On Monday, the town intends to start doing something about it.
Officials will meet with members of Arup, an international consulting and design firm that is launching a 10-month traffic study. The council approved the $300,000 project by a 6-0 vote on Thursday.
“It’s a real opportunity,” said Mayor Tim Dougherty. Arup won’t just pinpoint problems; it will propose solutions, he said.
“It’s about design, and understanding how traffic flows, where it comes from, where it’s going… This will benefit the town for decades.”
The study will aim to improve pedestrian and bicycle mobility as well as vehicular traffic, Dougherty said. Arup was chosen from six firms that submitted proposals.
Established in 1946, London-based Arup caught the world’s attention with its structural design of the Sydney Opera House.
Recent projects include the initial phase of the new Second Avenue Subway, the Fulton Street Transit Center, and JetBlue Airway’s Terminal 5 at JFK Airport.
The study will take cues from Morristown Moving Forward, an exercise that gathered public suggestions for the 2014 update of the town’s zoning master plan. A comprehensive look at traffic was a key recommendation of that effort.
Arup goals will include relieving congestion at major corridors and intersections, making the town safer and more welcoming for pedestrians, and determining how these concerns should influence future development decisions.
But is it too late? A hotel, three big apartment buildings and a triangular law office are in the planning or construction stages in Morristown, which has experienced significant growth over the last decade.
The Mayor attributes some of the traffic to state and county roads that crisscross the town; it makes sense to seek ways to improve this flow, he said. But traffic isn’t all bad, in his opinion.
On a Friday night, when the 1,300-seat Mayo Performing Arts Center has a show, and commuters are coming home to their new apartments, and visitors are flocking to downtown restaurants, “you’re going to have traffic,” Dougherty said.
“It’s a good problem to have, compared to so many communities in the state, and we can work with it,” he said.
By providing a blueprint for planners to create “shovel-ready” projects–projects that satisfy traffic requirements and address other concerns up front–this study should help the town secure millions of dollars in state and federal grants, said Council President Stefan Armington.
Eight Morristown traffic areas are scheduled for scrutiny: The historic Morristown Green; the transit district near the train station; Morris, South and Spring streets; and Speedwell, Lafayette and Ridgedale avenues.
Councilwoman Alison Deeb asked that Washington Street and the Maple Avenue/DeHart Street corridor be studied as well.
Traffic will be counted at 30 locations.
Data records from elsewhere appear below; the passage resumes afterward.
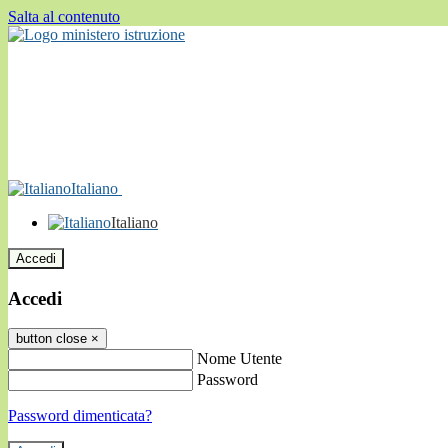
Salta al contenuto
Italiano
Italiano
Accedi
Accedi
button close
×
Nome Utente
Password
Password dimenticata?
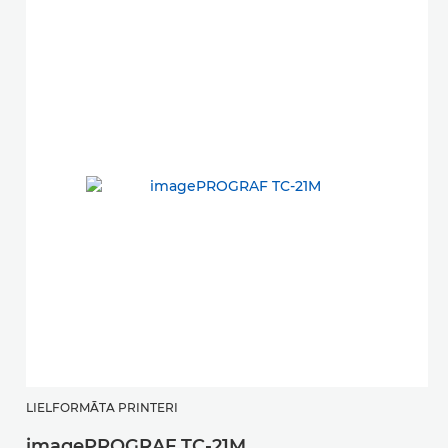
LIELFORMĀTA PRINTERI
imagePROGRAF TC-21M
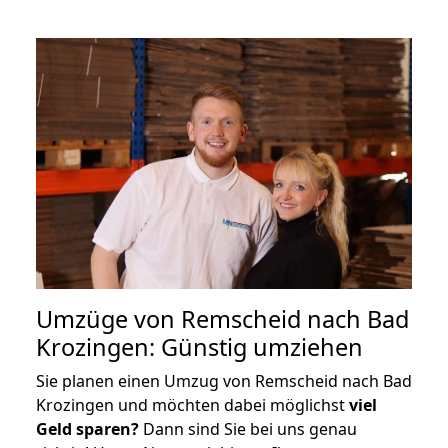
Umzüge von Remscheid nach Bad
Krozingen: Günstig umziehen
Sie planen einen Umzug von Remscheid nach Bad
Krozingen und möchten dabei möglichst
viel
Geld sparen?
Dann sind Sie bei uns genau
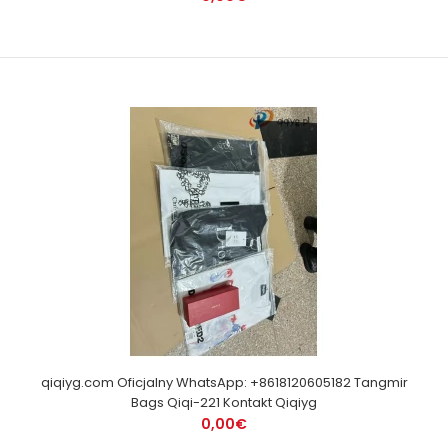
qiqiyg.com Oficjalny WhatsApp: +8618120605182 Tangmir
Bags Qiqi-221 Kontakt Qiqiyg
0,00€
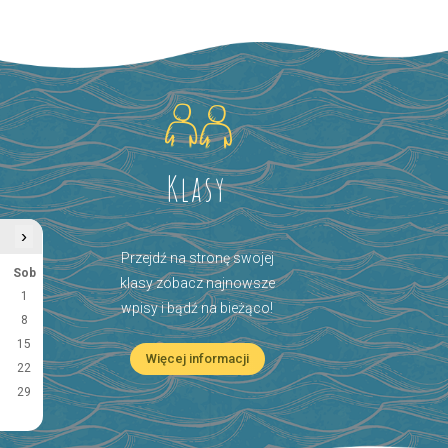
Klasy
›
Przejdź na stronę swojej
Sob
klasy zobacz najnowsze
1
wpisy i bądź na bieżąco!
8
15
Więcej informacji
22
29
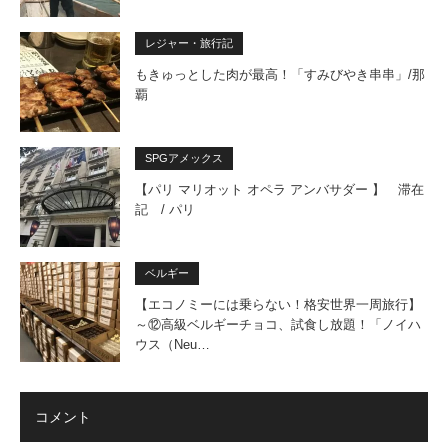
レジャー・旅行記
もきゅっとした肉が最高！「すみびやき串串」/那
覇
SPGアメックス
【パリ マリオット オペラ アンバサダー 】 滞在
記 / パリ
ベルギー
【エコノミーには乗らない！格安世界一周旅行】
～⑫高級ベルギーチョコ、試食し放題！「ノイハ
ウス（Neu…
コメント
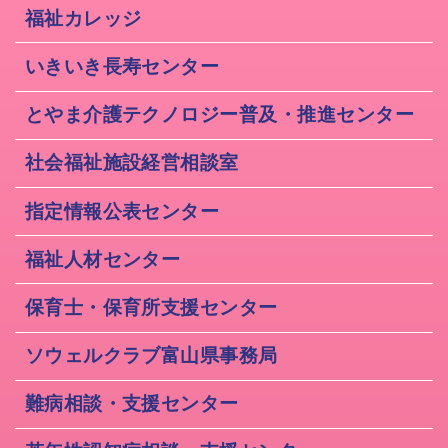
福祉カレッジ
いきいき長寿センター
とやま介護テクノロジー普及・推進センター
社会福祉施設経営相談室
指定情報公表センター
福祉人材センター
保育士・保育所支援センター
ソウェルクラブ富山県事務局
難病相談・支援センター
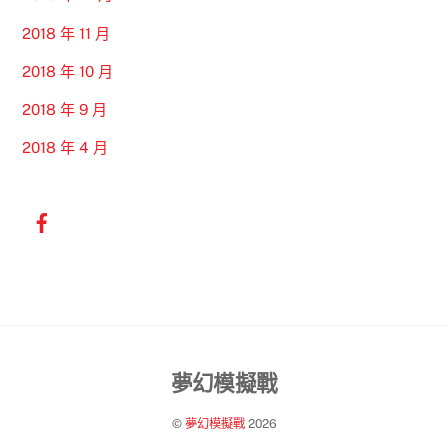
2018 年 11 月
2018 年 10 月
2018 年 9 月
2018 年 4 月
Back
夢幻模擬戰
To
©
夢幻模擬戰
2026
Top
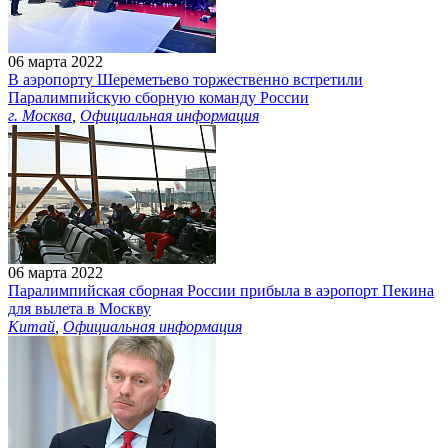
06 марта 2022
В аэропорту Шереметьево торжественно встретили
Паралимпийскую сборную команду России
г. Москва
,
Официальная информация
06 марта 2022
Паралимпийская сборная России прибыла в аэропорт Пекина
для вылета в Москву
Китай
,
Официальная информация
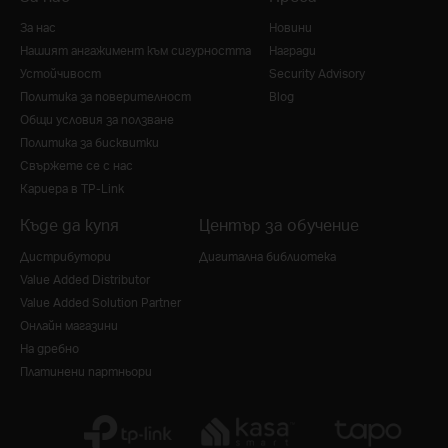
За нас
Новини
Нашият ангажимент към сигурността
Награди
Устойчивост
Security Advisory
Политика за поверителност
Blog
Общи условия за ползване
Политика за бисквитки
Свържете се с нас
Кариера в TP-Link
Къде да купя
Център за обучение
Дистрибутори
Дигитална библиотека
Value Added Distributor
Value Added Solution Partner
Онлайн магазини
На дребно
Платинени партньори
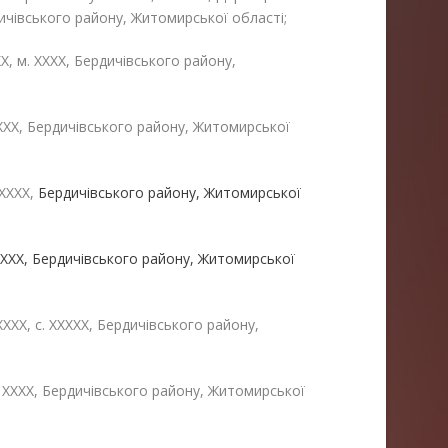
дичівського району, Житомирської області;
Х, м. ХХХХ, Бердичівського району,
 ХХХХ, Бердичівського району, Житомирської
 ХХХХ,
Бердичівського району, Житомирської
 ХХХХ, Бердичівського району, Житомирської
ХХХ, с. ХХХХХ, Бердичівського району,
с. ХХХХ, Бердичівського району, Житомирської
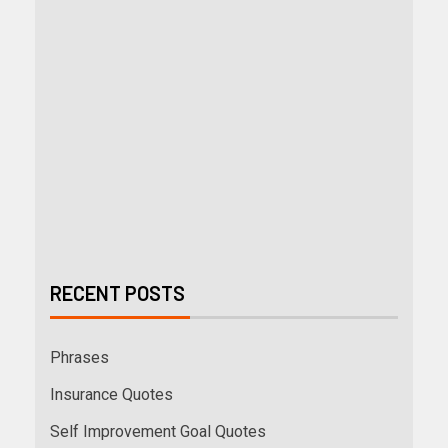
RECENT POSTS
Phrases
Insurance Quotes
Self Improvement Goal Quotes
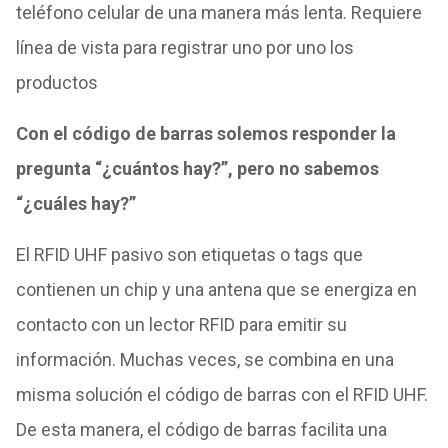
teléfono celular de una manera más lenta. Requiere
línea de vista para registrar uno por uno los
productos
Con el código de barras solemos responder la
pregunta “¿cuántos hay?”, pero no sabemos
“¿cuáles hay?”
El RFID UHF pasivo son etiquetas o tags que
contienen un chip y una antena que se energiza en
contacto con un lector RFID para emitir su
información. Muchas veces, se combina en una
misma solución el código de barras con el RFID UHF.
De esta manera, el código de barras facilita una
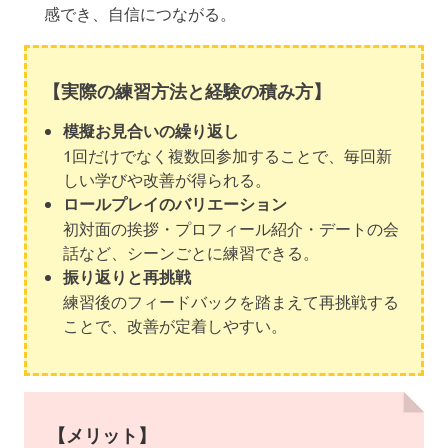
感でき、自信につながる。
【実際の練習方法と経験の積み方】
模擬お見合いの繰り返し
1回だけでなく複数回参加することで、毎回新
しい学びや改善が得られる。
ロールプレイのバリエーション
初対面の挨拶・プロフィール紹介・デートの会
話など、シーンごとに練習できる。
振り返りと再挑戦
練習後のフィードバックを踏まえて再挑戦する
ことで、改善が定着しやすい。
【メリット】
Data will include the number of vehicles, pedestrians and bicyclists; turning movements; and origins and destinations of travelers, according to Thursday’s presentation to the council, dubbed Morristown Making Moves.
Researchers will look for patterns, safety hazards, designs and functionality of intersections, and transit usage and ways to improve access.
And they will explore solutions including redesigned roads and intersections, tweaks to traffic regulations and parking, and new traffic signals.
All this is expected to culminate in conceptual designs for seven of the study locations (Ridgedale Avenue is excluded), along with estimates for these various remedies, including property acquisition, environmental and construction costs.